On March 3, 2022, the court granted defendant’s motion for summary judgment in part as to Counts One, Two and related portions of Count Nine; denied defendant’s motion for summary judgment in part as to Count Three and denied plaintiff’s motion for summary judgment. On April 4, 2022, plaintiff filed a motion for certification of interlocutory appeal.

Controlling question of law

First, Hampton must demonstrate that the matter “involves a controlling question of law.” Hampton moves to certify the following question for interlocutory appeal: “Having found Plaintiff partially or totally noncompliant with Standard 17, whether ACPE’s multiple failures over multiple years to include an outline of the requirements for bringing Standard 17 into compliance, and its consequent violation of its own Policy 11.5.1, constitutes prejudicial error as a matter of law.”

The court agrees with ACPE that the resolution of Hampton’s proposed question requires a detailed examination of the factual record. To answer Hampton’s question, the Fourth Circuit would have to determine the prejudicial effect of ACPE’s failure to provide Hampton an outline to re-enter compliance.
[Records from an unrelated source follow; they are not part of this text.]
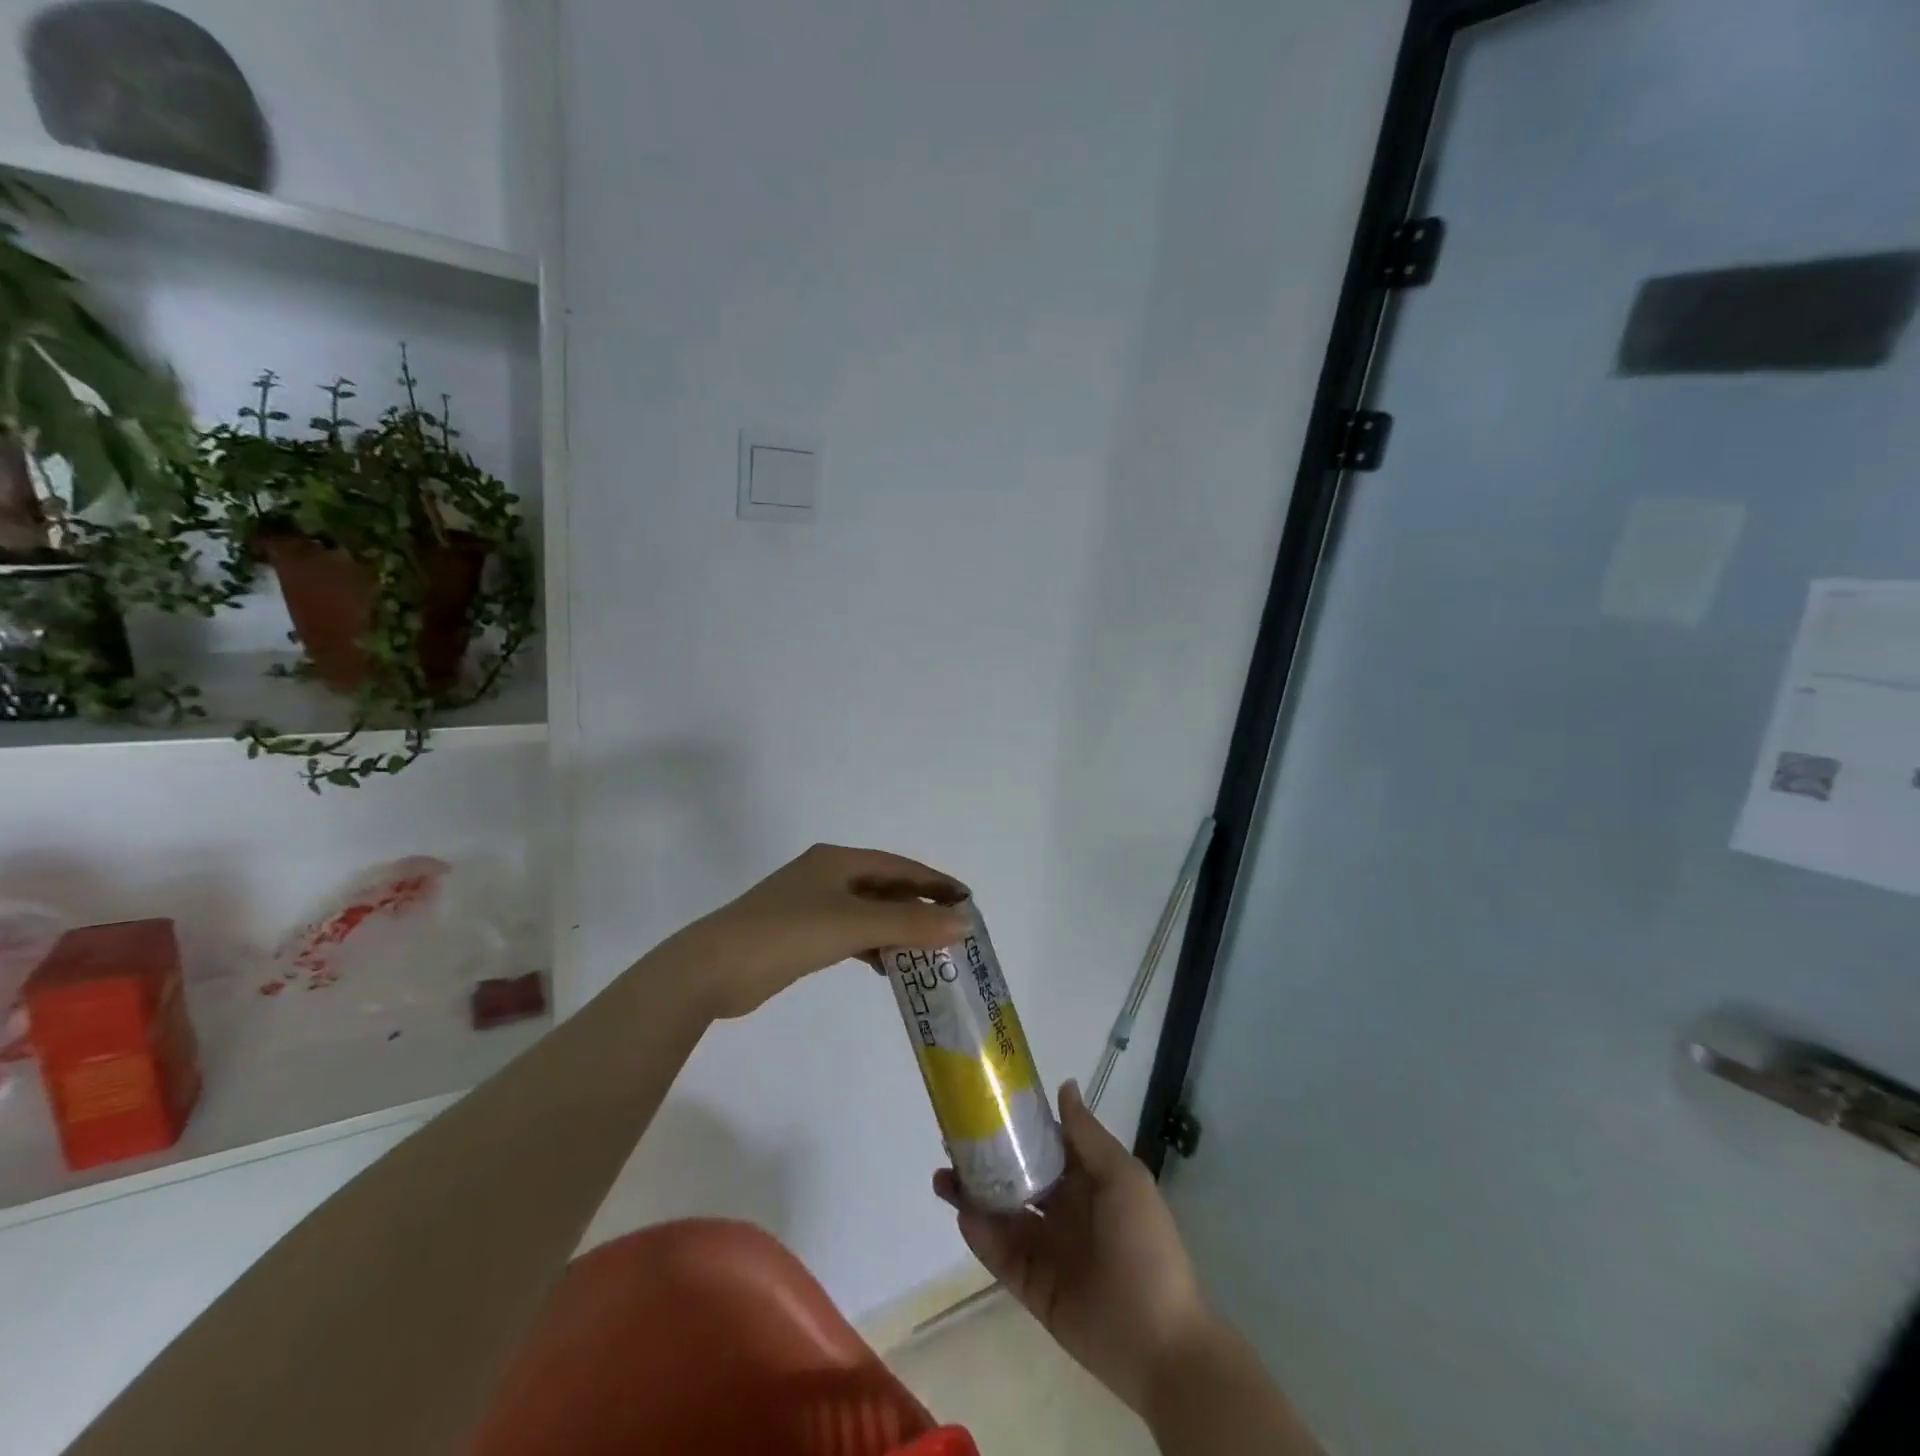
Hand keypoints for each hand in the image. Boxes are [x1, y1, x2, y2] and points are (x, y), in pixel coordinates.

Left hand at [672, 844, 967, 1018]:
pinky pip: (849, 934)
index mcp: (838, 861)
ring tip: (927, 953)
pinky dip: (871, 946)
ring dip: (896, 930)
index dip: (934, 882)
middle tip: (951, 931)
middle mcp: (826, 876)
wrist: (713, 969)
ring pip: (867, 913)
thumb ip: (909, 924)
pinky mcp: (800, 934)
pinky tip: (885, 967)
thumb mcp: (854, 926)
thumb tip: (963, 922)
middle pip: (884, 888)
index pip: (899, 866)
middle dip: (918, 908)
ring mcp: (810, 905)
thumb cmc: (787, 934)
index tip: (966, 900)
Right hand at [934, 1080, 1215, 1415]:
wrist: (1162, 1344)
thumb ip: (1087, 1136)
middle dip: (984, 1160)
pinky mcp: (1032, 1288)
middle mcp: (1062, 1210)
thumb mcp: (1123, 1179)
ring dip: (972, 1196)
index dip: (1015, 1126)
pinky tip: (964, 1216)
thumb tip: (1063, 1085)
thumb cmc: (1146, 1246)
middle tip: (950, 1142)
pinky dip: (981, 1237)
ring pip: (1001, 1215)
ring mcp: (1046, 1249)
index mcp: (1085, 1181)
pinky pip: (1001, 1257)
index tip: (983, 1106)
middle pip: (1015, 1177)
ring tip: (942, 1177)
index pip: (1043, 1145)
In making the call on the prejudicial effect, the Fourth Circuit would necessarily inquire into the factual record to determine just how much ACPE’s decision not to provide an outline for re-compliance harmed Hampton and thus curbed its common law due process rights. These factual inquiries are exactly the ones that court of appeals are “unaccustomed and illsuited” to resolve on interlocutory appeal. Thus, Hampton’s question fails to qualify as a controlling question of law.

Difference of opinion

Hampton contends that, in the Fourth Circuit, “there is no case law as to what ‘generally invalid’ means or where the line between trivial violations … vs. fundamental violations … is, especially in the accreditation and common law due process contexts.” Even when construing Hampton’s question as narrowly as Hampton wishes the court to do, the court finds that there is no substantial ground for differences of opinion regarding the matter. The fact that the question is novel and unaddressed by the Fourth Circuit alone is not enough to create a substantial ground for differences of opinion sufficient to grant certification of an interlocutory appeal. Hampton fails to provide any case law that indicates contrasting or differing opinions on the prejudicial effect of an agency’s failure to comply with its own procedures in the accreditation context.

Material advancement

The court believes Hampton’s claims that resolution of the interlocutory appeal in its favor would likely save the need for a trial but finds it likely that Hampton’s remaining bias claim against ACPE will resolve prior to the conclusion of the interlocutory appeal. While a speedy interlocutory appeal may eliminate the need for a trial, the appeal would not “eliminate complex issues so as to simply trial” nor would it “make discovery easier and less costly.”

Plaintiff’s motion for certification of interlocutory appeal denied.

Hampton University v. Accreditation Council for Pharmacy Education, Case No. 4:20-cv-00118, Oct. 7, 2022. EDVA at Newport News (Young). VLW 022-3-465. 10 pp.